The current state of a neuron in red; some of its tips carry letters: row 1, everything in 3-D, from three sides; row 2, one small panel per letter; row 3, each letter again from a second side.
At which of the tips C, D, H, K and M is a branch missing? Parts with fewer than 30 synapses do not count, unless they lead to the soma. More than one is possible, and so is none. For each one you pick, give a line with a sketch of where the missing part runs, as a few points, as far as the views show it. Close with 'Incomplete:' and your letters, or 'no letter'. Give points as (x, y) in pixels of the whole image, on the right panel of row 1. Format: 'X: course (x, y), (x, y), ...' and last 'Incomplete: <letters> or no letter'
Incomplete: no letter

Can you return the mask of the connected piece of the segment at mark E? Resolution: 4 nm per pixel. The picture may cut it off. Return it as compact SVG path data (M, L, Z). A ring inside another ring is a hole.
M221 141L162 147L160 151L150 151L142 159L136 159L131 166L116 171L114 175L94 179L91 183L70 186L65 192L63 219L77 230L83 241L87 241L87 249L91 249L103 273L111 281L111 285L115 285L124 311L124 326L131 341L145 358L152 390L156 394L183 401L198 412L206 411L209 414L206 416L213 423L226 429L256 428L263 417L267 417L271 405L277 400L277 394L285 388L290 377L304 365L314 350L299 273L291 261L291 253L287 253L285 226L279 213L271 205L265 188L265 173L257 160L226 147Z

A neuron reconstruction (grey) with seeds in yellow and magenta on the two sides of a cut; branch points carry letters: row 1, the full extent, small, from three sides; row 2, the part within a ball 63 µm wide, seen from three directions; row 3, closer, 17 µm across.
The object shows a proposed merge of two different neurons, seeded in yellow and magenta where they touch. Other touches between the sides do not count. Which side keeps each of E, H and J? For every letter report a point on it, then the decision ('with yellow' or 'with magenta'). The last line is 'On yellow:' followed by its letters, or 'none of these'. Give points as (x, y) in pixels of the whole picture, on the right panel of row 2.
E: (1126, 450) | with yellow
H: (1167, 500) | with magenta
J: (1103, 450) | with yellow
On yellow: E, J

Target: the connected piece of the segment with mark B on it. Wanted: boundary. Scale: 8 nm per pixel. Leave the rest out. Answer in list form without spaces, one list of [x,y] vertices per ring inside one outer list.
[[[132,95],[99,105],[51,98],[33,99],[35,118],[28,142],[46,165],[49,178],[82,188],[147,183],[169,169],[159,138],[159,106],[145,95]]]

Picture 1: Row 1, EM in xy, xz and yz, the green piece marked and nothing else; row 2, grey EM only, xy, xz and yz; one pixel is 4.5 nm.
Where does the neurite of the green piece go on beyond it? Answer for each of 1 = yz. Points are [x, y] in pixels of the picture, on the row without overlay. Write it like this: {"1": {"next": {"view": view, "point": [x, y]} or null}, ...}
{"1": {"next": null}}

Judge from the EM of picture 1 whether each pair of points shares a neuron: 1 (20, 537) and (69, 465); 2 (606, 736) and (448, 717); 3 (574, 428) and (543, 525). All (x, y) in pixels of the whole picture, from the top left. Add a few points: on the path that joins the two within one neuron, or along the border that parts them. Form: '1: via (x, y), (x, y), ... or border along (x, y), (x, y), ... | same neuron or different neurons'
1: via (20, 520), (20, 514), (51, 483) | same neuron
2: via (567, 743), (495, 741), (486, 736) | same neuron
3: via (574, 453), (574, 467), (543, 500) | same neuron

——————

## [What is expected]
Would you copy out all the entries above without changing a single character?

## [Task output]
The current state of a neuron in red; some of its tips carry letters: row 1, everything in 3-D, from three sides; row 2, one small panel per letter; row 3, each letter again from a second side.
At which of the tips C, D, H, K and M is a branch missing? Parts with fewer than 30 synapses do not count, unless they lead to the soma. More than one is possible, and so is none. For each one you pick, give a line with a sketch of where the missing part runs, as a few points, as far as the views show it. Close with 'Incomplete:' and your letters, or 'no letter'. Give points as (x, y) in pixels of the whole image, on the right panel of row 1. Format: 'X: course (x, y), (x, y), ...' and last 'Incomplete: <letters> or no letter'
Incomplete: no letter

Can you return the mask of the connected piece of the segment at mark E? Resolution: 4 nm per pixel. The picture may cut it off. Return it as compact SVG path data (M, L, Z). A ring inside another ring is a hole.
M221 141L162 147L160 151L150 151L142 159L136 159L131 166L116 171L114 175L94 179L91 183L70 186L65 192L63 219L77 230L83 241L87 241L87 249L91 249L103 273L111 281L111 285L115 285L124 311L124 326L131 341L145 358L152 390L156 394L183 401L198 412L206 411L209 414L206 416L213 423L226 429L256 428L263 417L267 417L271 405L277 400L277 394L285 388L290 377L304 365L314 350L299 273L291 261L291 253L287 253L285 226L279 213L271 205L265 188L265 173L257 160L226 147Z

A neuron reconstruction (grey) with seeds in yellow and magenta on the two sides of a cut; branch points carry letters: row 1, the full extent, small, from three sides; row 2, the part within a ball 63 µm wide, seen from three directions; row 3, closer, 17 µm across.
The object shows a proposed merge of two different neurons, seeded in yellow and magenta where they touch. Other touches between the sides do not count. Which side keeps each of E, H and J? For every letter report a point on it, then the decision ('with yellow' or 'with magenta'). The last line is 'On yellow:' followed by its letters, or 'none of these'. Give points as (x, y) in pixels of the whole picture, on the right panel of row 2.
E: (1126, 450) | with yellow
H: (1167, 500) | with magenta
J: (1103, 450) | with yellow
On yellow: E, J

Target: the connected piece of the segment with mark B on it. Wanted: boundary. Scale: 8 nm per pixel. Leave the rest out. Answer in list form without spaces, one list of [x,y] vertices per ring inside one outer list.
[[[132,95],[99,105],[51,98],[33,99],[35,118],[28,142],[46,165],[49,178],[82,188],[147,183],[169,169],[159,138],[159,106],[145,95]]]

Picture 1: Row 1, EM in xy, xz and yz, the green piece marked and nothing else; row 2, grey EM only, xy, xz and yz; one pixel is 4.5 nm.
Where does the neurite of the green piece go on beyond it? Answer for each of 1 = yz. Points are [x, y] in pixels of the picture, on the row without overlay. Write it like this: {"1": {"next": {"view": view, "point": [x, y]} or null}, ...}
{"1": {"next": null}}

Judge from the EM of picture 1 whether each pair of points shares a neuron: 1 (20, 537) and (69, 465); 2 (606, 736) and (448, 717); 3 (574, 428) and (543, 525). All (x, y) in pixels of the whole picture, from the top left. Add a few points: on the path that joins the two within one neuron, or along the border that parts them. Form: '1: via (x, y), (x, y), ... or border along (x, y), (x, y), ... | same neuron or different neurons'
1: via (20, 520), (20, 514), (51, 483) | same neuron
2: via (567, 743), (495, 741), (486, 736) | same neuron
3: via (574, 453), (574, 467), (543, 500) | same neuron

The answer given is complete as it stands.